Ein Inserat treibt die Gossauer Gastrobranche um: Gesucht wird ein Pächter für eine Traditionsbeiz. Welche das sein könnte, dazu haben alle eine Meinung.
Noemi Heule
Hinter welchem Tresen steht bald ein neuer Wirt? Diese Frage wird in Gossauer Restaurants heiss diskutiert. (Bild: Getty)

Hinter welchem Tresen steht bald ein neuer Wirt? Diese Frage wird in Gossauer Restaurants heiss diskutiert. (Bild: Getty)

In Gossau brodelt es in der Gerüchteküche. Restaurant-Besitzer, Pächter und Köche stecken die Köpfe zusammen und stellen allesamt dieselbe Frage: Wer steigt diesmal aus? Grund für das grosse Grübeln in der Gastro-Szene ist ein Inserat. Es erschien auf der Plattform gastrokaufen.ch und hat seinen Weg von dort in die Chromstahl-Küchen und an Stammtische gefunden: «Top-Restaurant an schöner Lage», heisst es da. Gesucht wird ein neuer Pächter für ein «sehr bekanntes Restaurant in Gossau». Um welches Lokal es sich handelt, dieses Geheimnis wird nicht gelüftet, gar streng unter Verschluss gehalten. Informationen gibt es nur gegen Unterzeichnung einer Vertraulichkeitserklärung.

Mit Adjektiven spart die Annonce hingegen nicht: Das Restaurant befinde sich an «absoluter Top-Lage», sei «wunderschön und rustikal-elegant eingerichtet» und «gut etabliert mit grosser Stammkundschaft». Ja, das Lokal lasse keine Wünsche offen, biete 100 Innen- und 120 Aussenplätze sowie Parkplätze direkt vor der Tür. Der Pachtzins ist denn auch happig: 10000 Franken Umsatzmiete fallen im Monat an. Ein weiteres Indiz dafür, dass es sich nur um eine Institution in der Gossauer Restaurant-Landschaft handeln kann.

«Das kann nur einer sein!»

Viele Lokale kommen nicht in Frage. Ein Anruf genügt, könnte man meinen. Und doch ist das Geheimnis ein, zwei, drei und auch 20 Telefonate später nicht etwa gelüftet. Vielmehr wird das Rätselraten zum Domino-Spiel. Jede Anfrage bringt einen neuen Stein zu Fall, zieht einen neuen Verdacht nach sich. «Das kann nur einer sein!», heisst es am anderen Ende der Leitung. Nicht ein-, sondern ein Dutzend Mal. Es können folglich viele sein. Das besagte Inserat kennen fast alle, betroffen aber will niemand sein.
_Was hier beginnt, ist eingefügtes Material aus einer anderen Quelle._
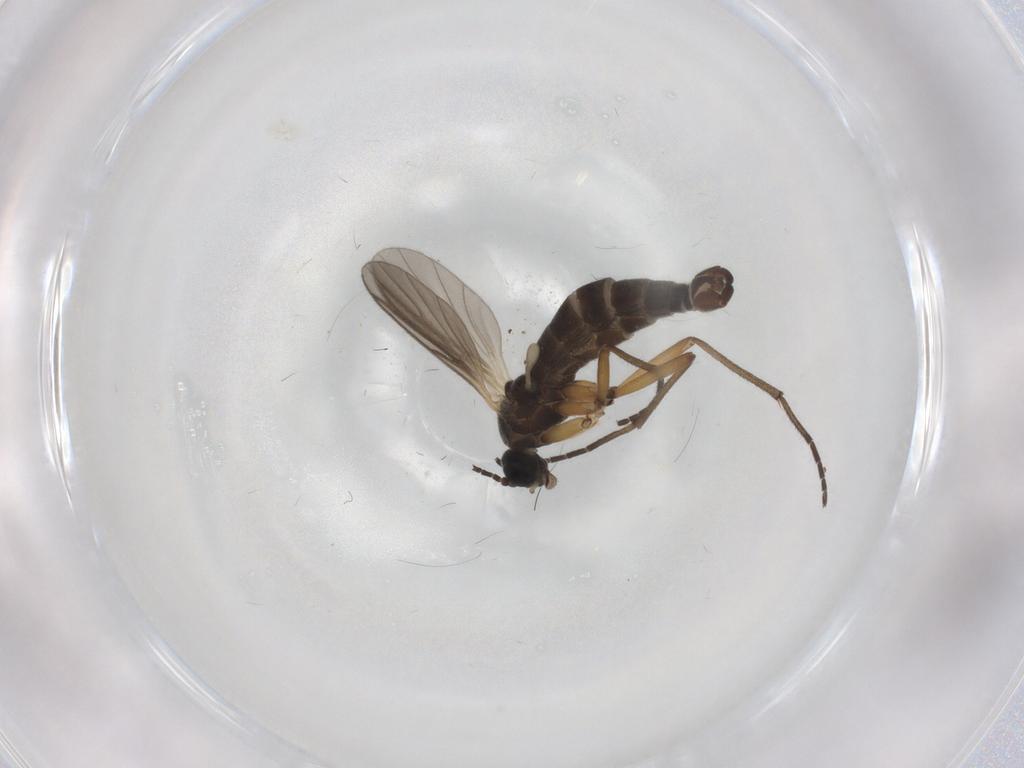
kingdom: Animalia
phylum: Arthropoda
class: Insecta
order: Diptera
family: Sciaridae
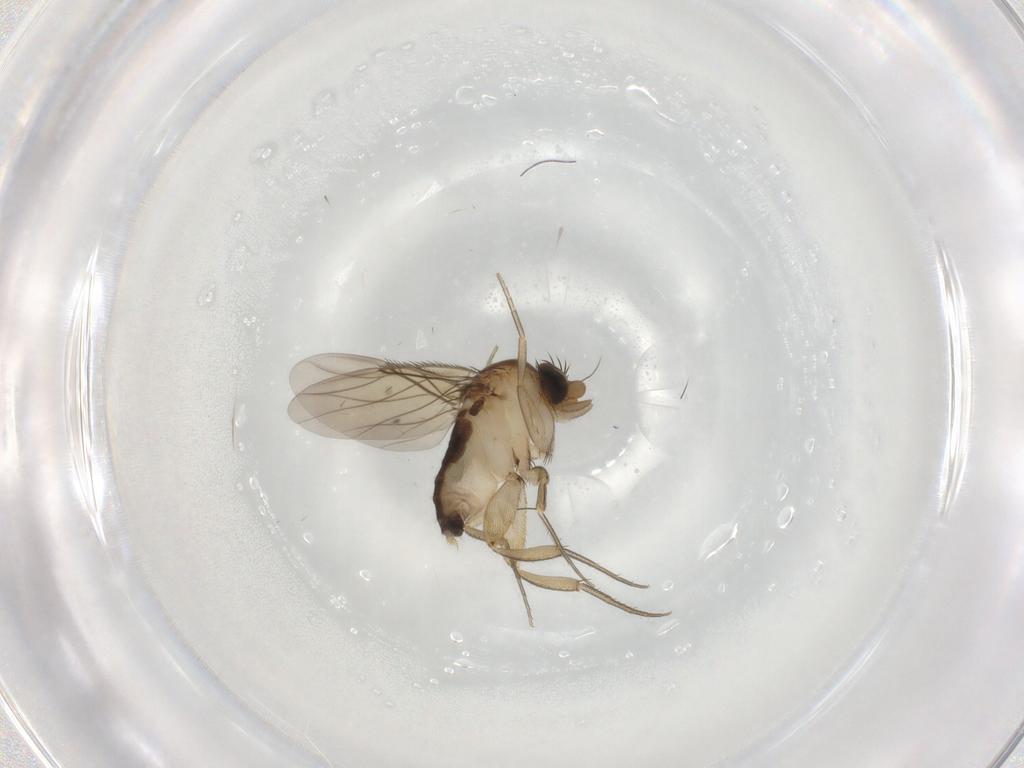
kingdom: Animalia
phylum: Arthropoda
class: Insecta
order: Diptera
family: Phoridae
«Das ist mir neu», sagt Josef Brunschwiler vom «Freihof», auch die Brauerei Schützengarten, Besitzerin des «Quellenhofs» am Bahnhof will nichts von Wechsel wissen. Familie Mock von der «Sonne» dementiert genauso wie das Wirte-Trio in der «Traube» oder das Pächter-Paar im «Pflüegli». Beste Lage aber muss nicht im Zentrum sein. Doch auch im Schloss Oberberg oder auf dem Tannenberg steht kein Umbruch an. Als Verdächtige werden die Pizzeria zum alten Bahnhof oder das Hotel Landhaus genannt. Beide Wirte, zwei Brüder, verneinen und führen ihrerseits das «Algarve» ins Feld.
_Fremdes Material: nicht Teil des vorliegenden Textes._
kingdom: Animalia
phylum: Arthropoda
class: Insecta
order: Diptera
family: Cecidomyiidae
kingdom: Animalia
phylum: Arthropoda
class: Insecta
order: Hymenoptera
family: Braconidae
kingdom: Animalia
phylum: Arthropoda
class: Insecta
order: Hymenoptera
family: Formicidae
Drei Betriebe rappeln sich auf

Bereits vor einem Jahr brodelte es in der Gastroszene. Gleich drei Traditionsbeizen standen damals in den Schlagzeilen. Im Juli 2017 verliess der Geschäftsführer des «La Piazza» am Ochsenkreisel das Land fluchtartig. Er brauste in Richtung Italien davon, nachdem er den Schlüssel fein säuberlich im Briefkasten hinterlegt hatte. Kurze Zeit später kehrte Thomas Breitenmoser Gossau nach einem Konkurs den Rücken. Ebenfalls überstürzt, aber weniger spektakulär. Breitenmoser hatte sowohl die «Hennessenmühle» am Rande von Gossau als auch das «Werk 1» im Zentrum geführt.
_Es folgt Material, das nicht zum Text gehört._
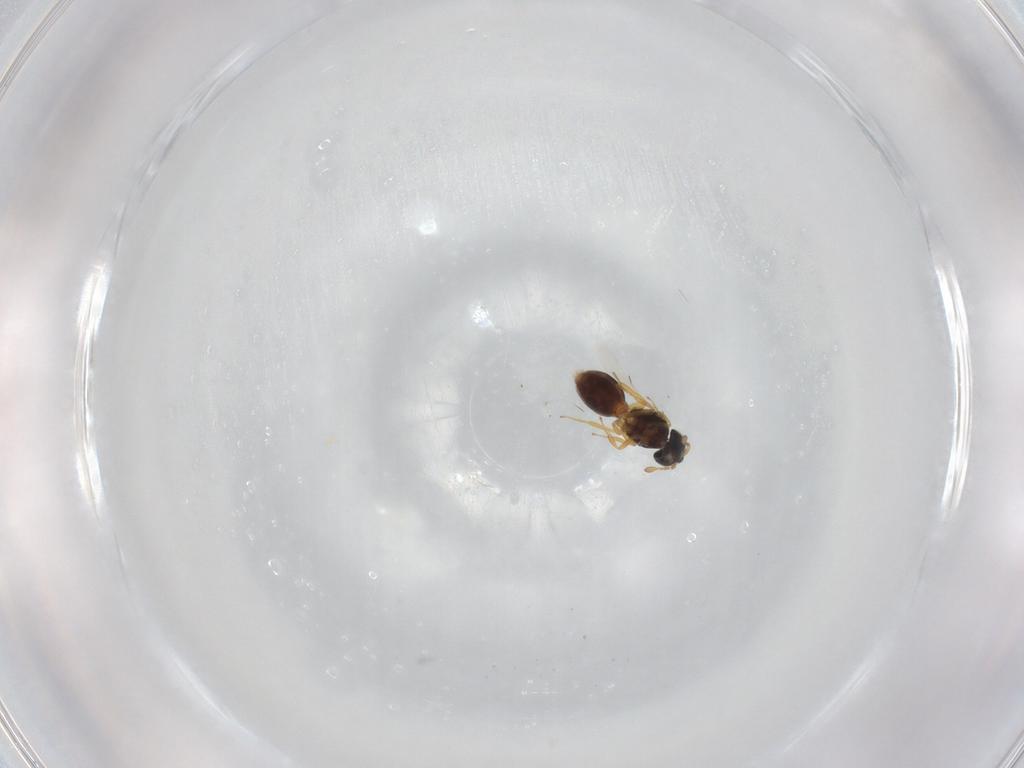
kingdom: Animalia
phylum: Arthropoda
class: Insecta
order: Hymenoptera
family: Scelionidae
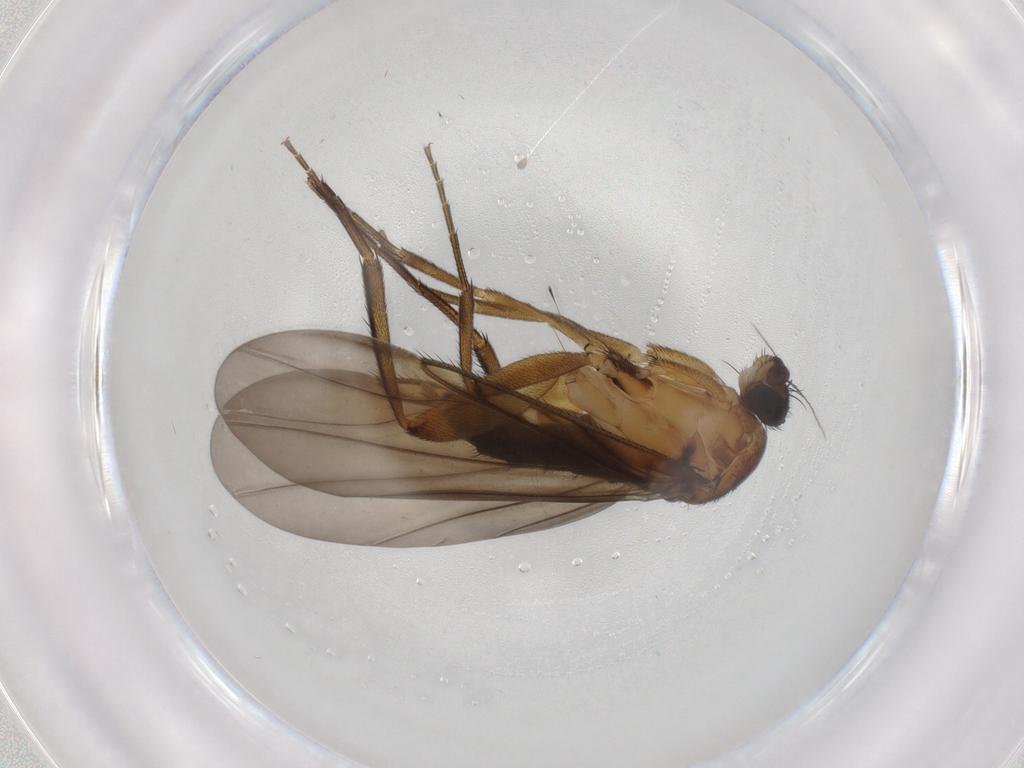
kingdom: Animalia
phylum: Arthropoda
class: Insecta
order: Diptera
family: Phoridae
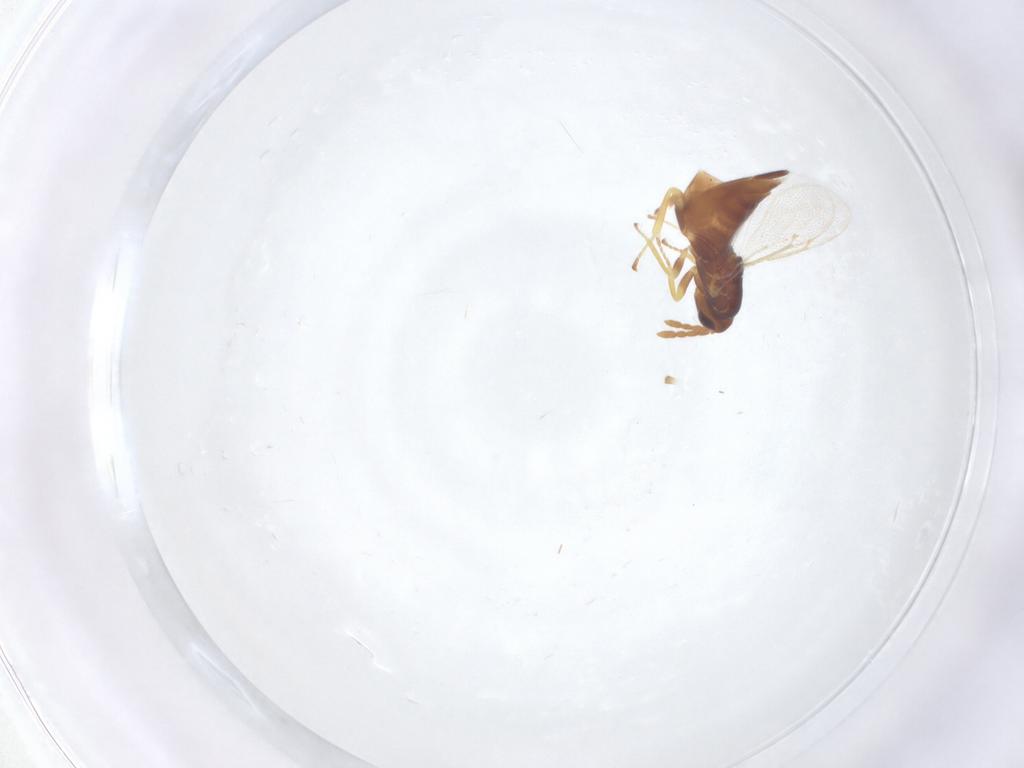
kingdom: Animalia
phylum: Arthropoda
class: Insecta
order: Hymenoptera
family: Eulophidae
Neue Pächter haben die Betriebe wieder auf Zack gebracht. Erich Hug, Chef des «Ochsen» ist zufrieden mit dem Start. Zufrieden zeigt sich auch die Gesellschaft Henessen mit der Familie Frappietro. Beide räumen ein: Nach den turbulenten Zeiten müsse das Vertrauen der Kunden erst wieder aufgebaut werden. Auch im Werk 1 werde kein Wirt gesucht, stellt David Grass, neuer Verwaltungsratspräsident der Betreibergesellschaft klar.

Und so geht das Munkeln, Mutmassen und Rätselraten weiter. Welches Restaurant tatsächlich Gegenstand des Gastro-Krimis ist, weiss niemand – oder hält es unter Verschluss. Die Zukunft wird es zeigen. Eins weiss man dagegen in der Gastrobranche nur allzu gut: Nichts wird so heiss gegessen, wie es in der Gerüchteküche gekocht wurde.